- Work instructions -
Copy the items below word for word, from their very first line through the line that contains "2026 Baum-inform. Все права защищены.", including that line.

Material shown Block Start

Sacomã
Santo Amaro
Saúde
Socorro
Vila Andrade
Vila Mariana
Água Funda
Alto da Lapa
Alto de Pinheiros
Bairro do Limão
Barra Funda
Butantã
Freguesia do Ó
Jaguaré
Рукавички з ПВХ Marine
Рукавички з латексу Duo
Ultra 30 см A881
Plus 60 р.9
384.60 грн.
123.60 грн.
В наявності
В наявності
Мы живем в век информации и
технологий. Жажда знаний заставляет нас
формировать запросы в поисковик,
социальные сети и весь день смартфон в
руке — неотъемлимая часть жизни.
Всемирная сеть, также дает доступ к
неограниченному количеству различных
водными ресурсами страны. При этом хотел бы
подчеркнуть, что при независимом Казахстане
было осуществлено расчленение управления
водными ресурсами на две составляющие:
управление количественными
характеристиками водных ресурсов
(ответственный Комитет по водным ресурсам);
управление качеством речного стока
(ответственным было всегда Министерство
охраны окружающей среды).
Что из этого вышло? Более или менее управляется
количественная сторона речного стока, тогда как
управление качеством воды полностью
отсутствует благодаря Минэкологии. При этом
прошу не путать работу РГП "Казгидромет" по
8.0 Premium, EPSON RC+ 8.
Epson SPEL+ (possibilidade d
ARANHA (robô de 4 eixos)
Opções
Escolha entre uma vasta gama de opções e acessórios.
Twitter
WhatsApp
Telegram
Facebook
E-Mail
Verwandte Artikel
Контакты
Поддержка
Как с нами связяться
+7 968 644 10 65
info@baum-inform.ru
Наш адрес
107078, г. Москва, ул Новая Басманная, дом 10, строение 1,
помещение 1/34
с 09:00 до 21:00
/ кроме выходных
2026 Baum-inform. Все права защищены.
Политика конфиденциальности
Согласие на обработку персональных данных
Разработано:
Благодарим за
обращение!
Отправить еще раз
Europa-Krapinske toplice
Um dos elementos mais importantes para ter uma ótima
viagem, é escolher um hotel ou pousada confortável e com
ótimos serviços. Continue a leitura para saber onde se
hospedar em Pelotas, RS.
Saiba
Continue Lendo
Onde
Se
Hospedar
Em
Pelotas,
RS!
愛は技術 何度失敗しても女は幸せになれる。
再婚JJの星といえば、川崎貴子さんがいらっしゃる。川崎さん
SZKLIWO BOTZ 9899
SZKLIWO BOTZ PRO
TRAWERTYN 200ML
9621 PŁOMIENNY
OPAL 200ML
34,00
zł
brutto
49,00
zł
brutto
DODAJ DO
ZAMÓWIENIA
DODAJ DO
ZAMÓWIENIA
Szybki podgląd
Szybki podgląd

Material shown Block End

- Written reply -
Sacomã
Santo Amaro
Saúde
Socorro
Vila Andrade
Vila Mariana
Água Funda
Alto da Lapa
Alto de Pinheiros
Bairro do Limão
Barra Funda
Butantã
Freguesia do Ó
Jaguaré
Рукавички з ПВХ Marine
Рукавички з латексу Duo
Ultra 30 см A881
Plus 60 р.9
384.60 грн.
123.60 грн.
В наявності
В наявності
Мы живем в век информации и
технологий. Жажда знаний заставляет нас
формировать запросы в поисковик,
социальные сети и весь день смартфон в
руке — неотъемлимая часть жизни.
Всемирная сеть, также дает доступ к
неограниченному количеству различных
водными ресурсами страны. При этом хотел бы
подчеркнуть, что при независимом Казахстане
было осуществлено расчленение управления
водными ресурсами на две составляющие:
управление количественными
характеристиками водных ресурсов
(ответственный Комитет по водным ресурсам);
управление качеством речного стока
(ответственным было всегда Министерство
охраны окружающей среды).
Что из этого вышло? Более или менее управляется
количественная сторона речного стока, тогда как
управление качеством воды полностью
отсутствует благодаря Минэкологии. При этом
прошу не путать работу РГП "Казгидромет" по
8.0 Premium, EPSON RC+ 8.
Epson SPEL+ (possibilidade d
ARANHA (robô de 4 eixos)
Opções
Escolha entre uma vasta gama de opções e acessórios.
Twitter
WhatsApp
Telegram
Facebook
E-Mail
Verwandte Artikel
Контакты
Поддержка
Как с нами связяться
+7 968 644 10 65
info@baum-inform.ru
Наш адрес
107078, г. Москва, ул Новая Басманная, дом 10, строение 1,
помещение 1/34
с 09:00 до 21:00
/ кроме выходных
2026 Baum-inform. Все права защищены.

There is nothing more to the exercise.